Sebelumnya, pemerintah mewacanakan penerapan amnesti pidana pajak selama setahun penuh seperti tertuang dalam draf RUU Tax Amnesty. Dalam RUU tersebut dijelaskan, periode permohonan pengampunan dibagi menjadi tiga kategori yaitu pada tiga bulan pertama, tiga bulan kedua, dan lebih dari enam bulan hingga 31 Desember 2016.
Secara terpisah, Ecky Awal Mucharram, anggota Komisi XI DPR merangkap anggota panitia kerja (Panja) RUU Pengampunan Pajak, menilai tarif tebusan yang diusulkan pemerintah masih terlalu rendah, tidak adil, dan berpotensi membuat negara kehilangan potensi penerimaan.
Menurut Ecky, hampir semua fraksi di DPR meminta tarif dinaikan. Ada yang mengusulkan kenaikan tarif ke kisaran 5 hingga 15 persen. Selain itu, sebagian fraksi, termasuk Partai Keadilan Sejahtera (PKS) meminta agar yang dihapus hanya sanksi administratif dan pidana pajaknya saja, sehingga tarif tebusan sesuai tarif normal dalam Ketentuan Umum dan Tata Cara Perpajakan (KUP) yang berlaku atau sekitar 25-30 persen.
“Saya yakin ini pun masih menarik bagi mereka karena sanksi administrasi saja besarnya 48 persen dari pokok utang pajak, ditambah penghapusan pidananya” ujar Ecky.
Selain masalah tarif, lanjutnya, persoalan lain yang menjadi sorotan adalah masalah reformasi perpajakan yang dilakukan bersamaan dengan
tax amnesty. Berdasarkan pengalaman negara-negara lain, kata Ecky,
tax amnesty yang dilakukan tanpa reformasi perpajakan selalu gagal. Oleh karenanya, Panja mendorong pemerintah melakukan revisi UU Ketentuan Umum Perpajakan (KUP) sejalan dengan reformasi perpajakan.
“
Tax Amnesty tidak akan berhasil tanpa adanya reformasi perpajakan yang meliputi aspek regulasi, administrasi, dan institusi perpajakan,” ujarnya.

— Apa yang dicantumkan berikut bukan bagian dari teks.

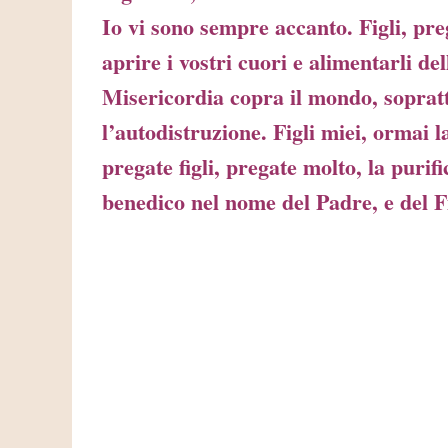
Io vi sono sempre accanto. Figli, pre
aprire i vostri cuori e alimentarli de
Misericordia copra il mondo, soprat
l’autodistruzione. Figli miei, ormai l
pregate figli, pregate molto, la puri
benedico nel nome del Padre, e del Fi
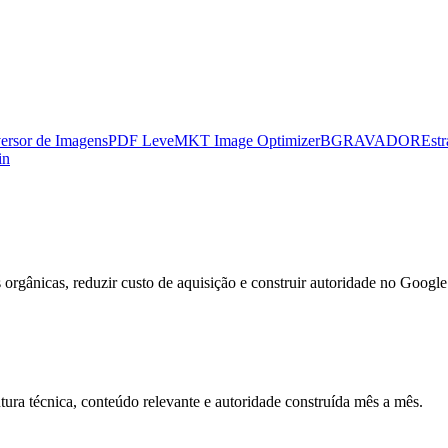
ersor de Imagens
PDF Leve
MKT Image Optimizer
BGRAVADOR
Estr
in
rgânicas, reduzir custo de aquisição e construir autoridade no Google
ura técnica, conteúdo relevante e autoridade construída mês a mês.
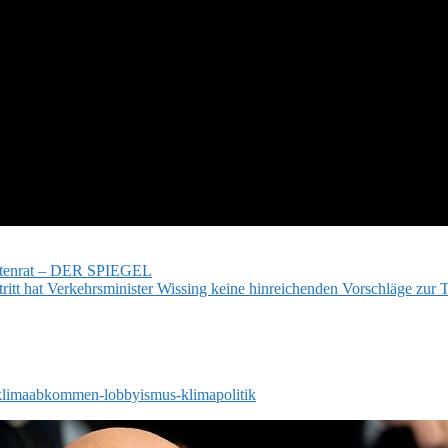
pertenrat – DER SPIEGEL
ritt hat Verkehrsminister Wissing keine hinreichenden Vorschläge zur 
r-klimaabkommen-lobbyismus-klimapolitik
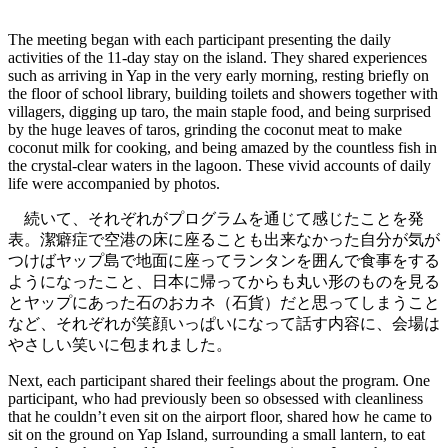
The meeting began with each participant presenting the daily
activities of the 11-day stay on the island. They shared experiences
such as arriving in Yap in the very early morning, resting briefly on
the floor of school library, building toilets and showers together with
villagers, digging up taro, the main staple food, and being surprised
by the huge leaves of taros, grinding the coconut meat to make
coconut milk for cooking, and being amazed by the countless fish in
the crystal-clear waters in the lagoon. These vivid accounts of daily
life were accompanied by photos.
続いて、それぞれがプログラムを通じて感じたことを発
表。潔癖症で空港の床に座ることも出来なかった自分が気が
つけばヤップ島で地面に座ってランタンを囲んで食事をする
ようになったこと、日本に帰ってからも丸い形のものを見る
とヤップにあった石のおカネ（石貨）だと思ってしまうこと
など、それぞれが笑顔いっぱいになって話す内容に、会場は
やさしい笑いに包まれました。
Next, each participant shared their feelings about the program. One
participant, who had previously been so obsessed with cleanliness
that he couldn’t even sit on the airport floor, shared how he came to
sit on the ground on Yap Island, surrounding a small lantern, to eat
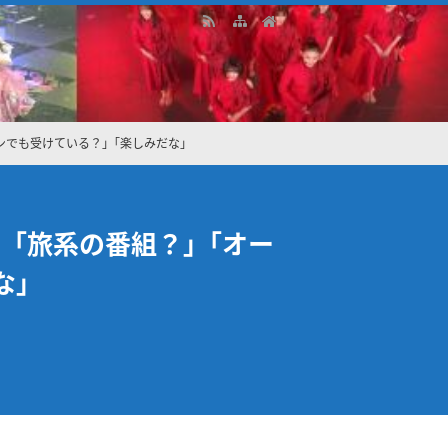
ョンでも受けている？」｢楽しみだな」
』｢旅系の番組？」｢オー
な」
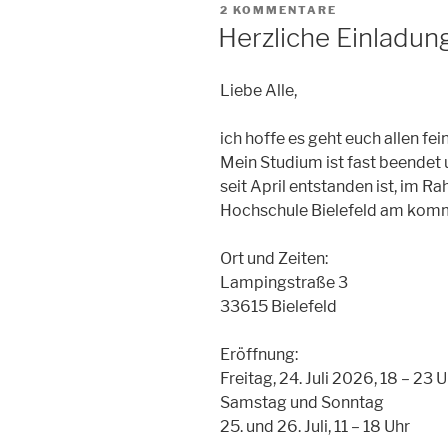
AM
2 KOMMENTARE
Herzliche Einladun
Liebe Alle,
ich hoffe es geht euch allen fein
Mein Studium ist fast beendet 
seit April entstanden ist, im
Hochschule Bielefeld am ko
Ort und Zeiten:
Lampingstraße 3
33615 Bielefeld
Eröffnung:
Freitag, 24. Juli 2026, 18 – 23 
Samstag und Sonntag
25. und 26. Juli, 11 – 18 Uhr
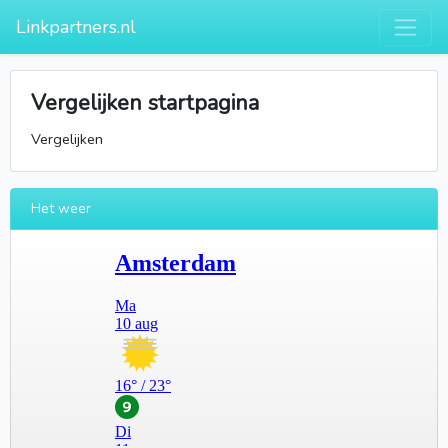
Linkpartners.nl
Vergelijken startpagina
Vergelijken
Het weer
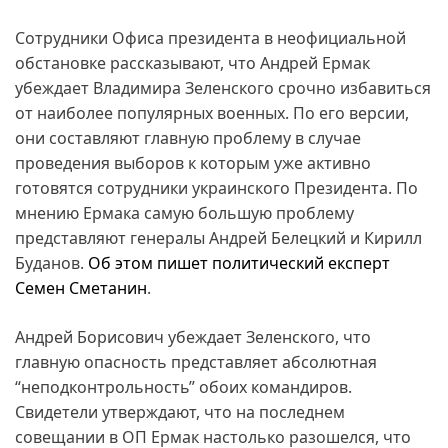
Сотрудники Офиса президента в неофициальной
обстановке рассказывают, что Андрей Ермак
убеждает Владимира Зеленского срочно избавиться
от наиболее популярных военных. По его версии,
они составляют главную проблему в случае
проведения выборов к которым уже активно
готовятся сотрудники украинского Президента. По
мнению Ермака самую большую проблему
представляют генералы Андрей Белецкий и Кирилл
Буданов.
Об этом пишет политический експерт
Семен Сметанин
.
Андрей Борисович убеждает Зеленского, что
главную опасность представляет абсолютная
“неподконтрольность” обоих командиров.
Свидетели утверждают, что на последнем
совещании в ОП Ермак настолько разошелся, что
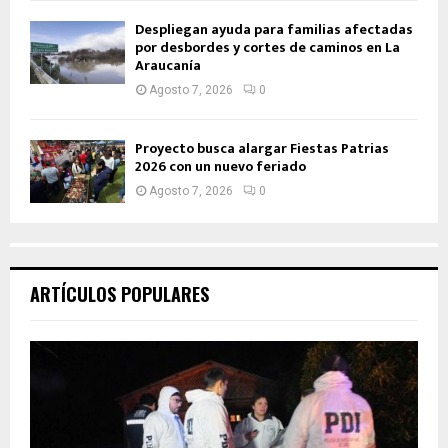
Despliegan ayuda para familias afectadas
por desbordes y cortes de caminos en La
Araucanía
Agosto 7, 2026
0
Proyecto busca alargar Fiestas Patrias
2026 con un nuevo feriado
Agosto 7, 2026
0
ARTÍCULOS POPULARES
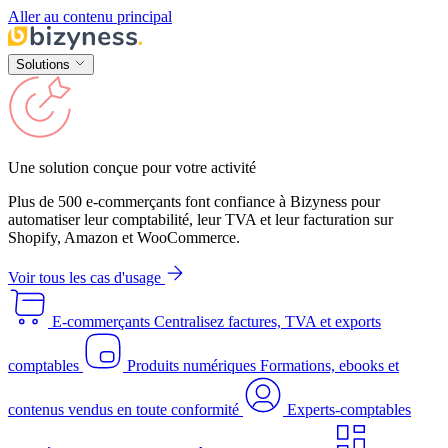
Aller au contenu principal
Solutions
Une solution conçue pour votre activité
Plus de 500 e-commerçants font confiance à Bizyness pour
automatiser leur comptabilité, leur TVA et leur facturation sur
Shopify, Amazon et WooCommerce.
Voir tous les cas d'usage
E-commerçants
Centralisez factures, TVA et exports
comptables
Produits numériques
Formations, ebooks et
contenus vendus en toute conformité
Experts-comptables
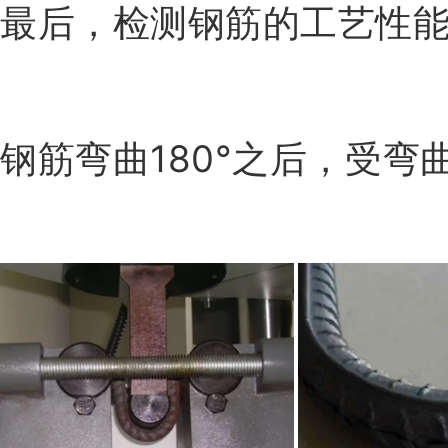
最后，检测钢筋的工艺性
钢筋弯曲180°之后，受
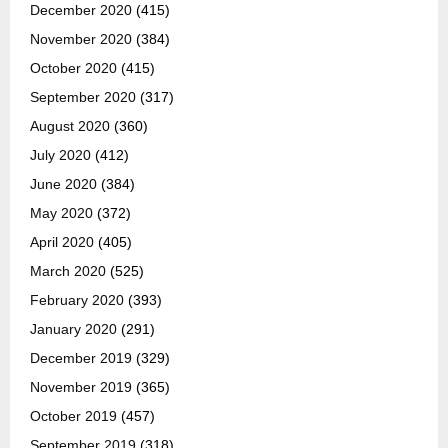
December 2020
(415)
November 2020
(384)
October 2020
(415)
September 2020
(317)
August 2020
(360)
July 2020
(412)
June 2020
(384)
May 2020
(372)
April 2020
(405)
March 2020
(525)
February 2020
(393)
January 2020
(291)
December 2019
(329)
November 2019
(365)
October 2019
(457)
September 2019
(318)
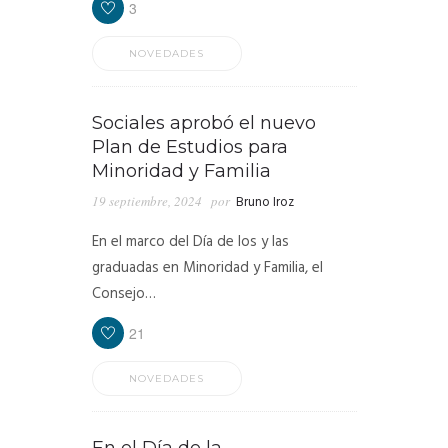
3
NOVEDADES
Sociales aprobó el nuevo
Plan de Estudios para
Minoridad y Familia
19 septiembre, 2024
por
Bruno Iroz
En el marco del Día de los y las
graduadas en Minoridad y Familia, el
Consejo…
21
NOVEDADES
En el Día de la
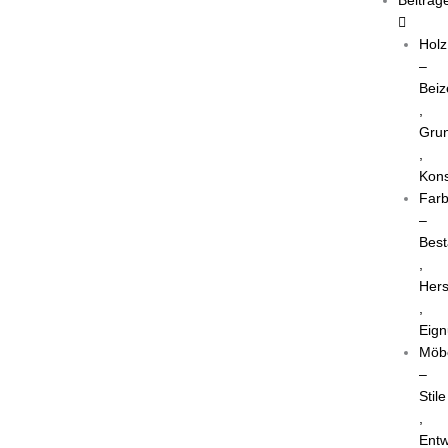
Holz
–
Beiz
,
Grun
,
Kons
Far
–
Best
,
Hers
,
Eig
Möb
–
Stile
,
Entw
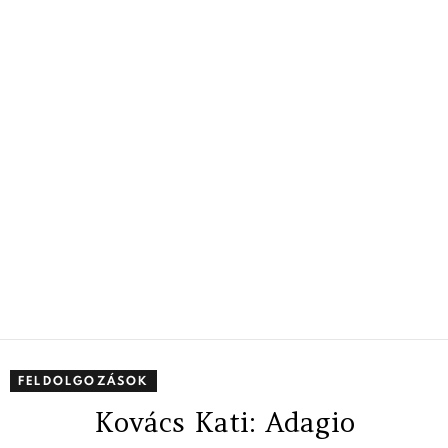
FELDOLGOZÁSOK
Kovács Kati: Adagio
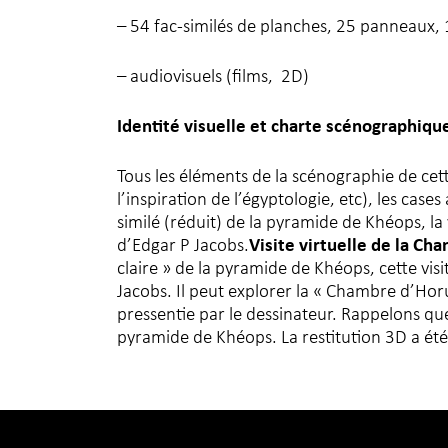
– 54 fac-similés de planches, 25 panneaux, 
– audiovisuels (films, 2D)
Identité visuelle et charte
scénographiqu
Tous les éléments de la scénographie de cette 
l’inspiration de l’égyptologie, etc), les cas
similé (réduit) de la pyramide de Khéops, la 
d’Edgar P Jacobs.
Visite virtuelle de la Ch
claire » de la pyramide de Khéops, cette visi
Jacobs. Il peut explorer la « Chambre d’Hor
pressentie par le dessinateur. Rappelons que 
pyramide de Khéops. La restitution 3D a été 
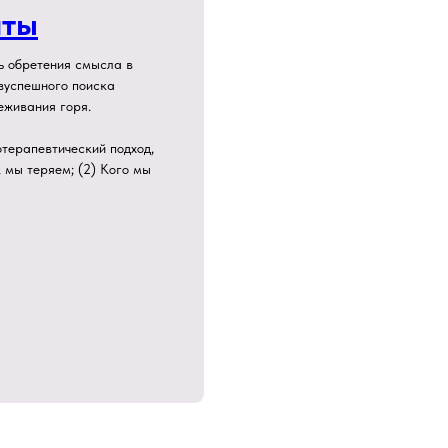
аты
ь обретения смысла в
езуспешного поиска
еживания горя.
терапевтический подход,
 мы теряем; (2) Кого мы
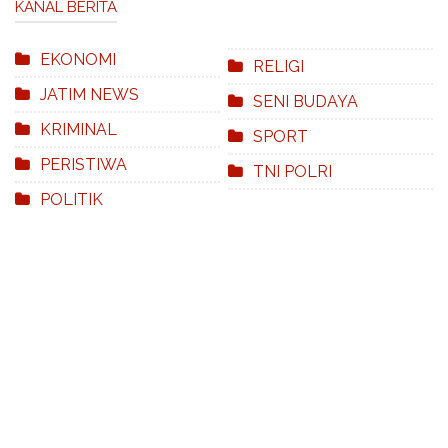
KANAL BERITA
EKONOMI
RELIGI
JATIM NEWS
SENI BUDAYA
KRIMINAL
SPORT
PERISTIWA
TNI POLRI
POLITIK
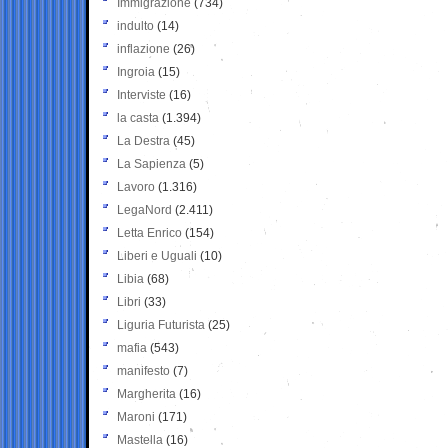
Immigrazione
(734)
indulto
(14)
inflazione
(26)
Ingroia
(15)
Interviste
(16)
la casta
(1.394)
La Destra
(45)
La Sapienza
(5)
Lavoro
(1.316)
LegaNord
(2.411)
Letta Enrico
(154)
Liberi e Uguali
(10)
Libia
(68)
Libri
(33)
Liguria Futurista
(25)
mafia
(543)
manifesto
(7)
Margherita
(16)
Maroni
(171)
Mastella
(16)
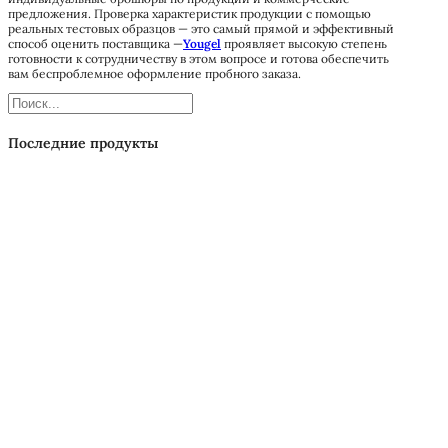
предложения. Проверка характеристик продукции с помощью
реальных тестовых образцов — это самый прямой и эффективный
способ оценить поставщика —
Yougel
проявляет высокую степень
готовности к сотрудничеству в этом вопросе и готова обеспечить
вам беспроблемное оформление пробного заказа.
Поиск
Последние продукты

Selain itu, Politikus Partai Keadilan Sejahtera (PKS) ini juga menyoroti soal data dan informasi terkait harta peserta pengampunan pajak. Ecky pun mengutip Pasal 15 draft RUU Pengempunan Pajak, "data dan informasi yang terdapat dalam Surat Permohonan Pengampunan Pajak tidak dapat dijadikan sebagai dasar penyelidikan, penyidikan dan/atau penuntutan pidana terhadap Wajib Pajak."
“Kami meminta agar hal ini menjadi hanya terbatas pada pidana perpajakannya saja. Data dan informasi dari Pengampunan Pajak harus tetap dapat digunakan untuk penyidikan, penyelidikan, dan pengusutan pidana lainnya seperti korupsi, narkoba, terorisme, dan perdagangan manusia,” tegasnya.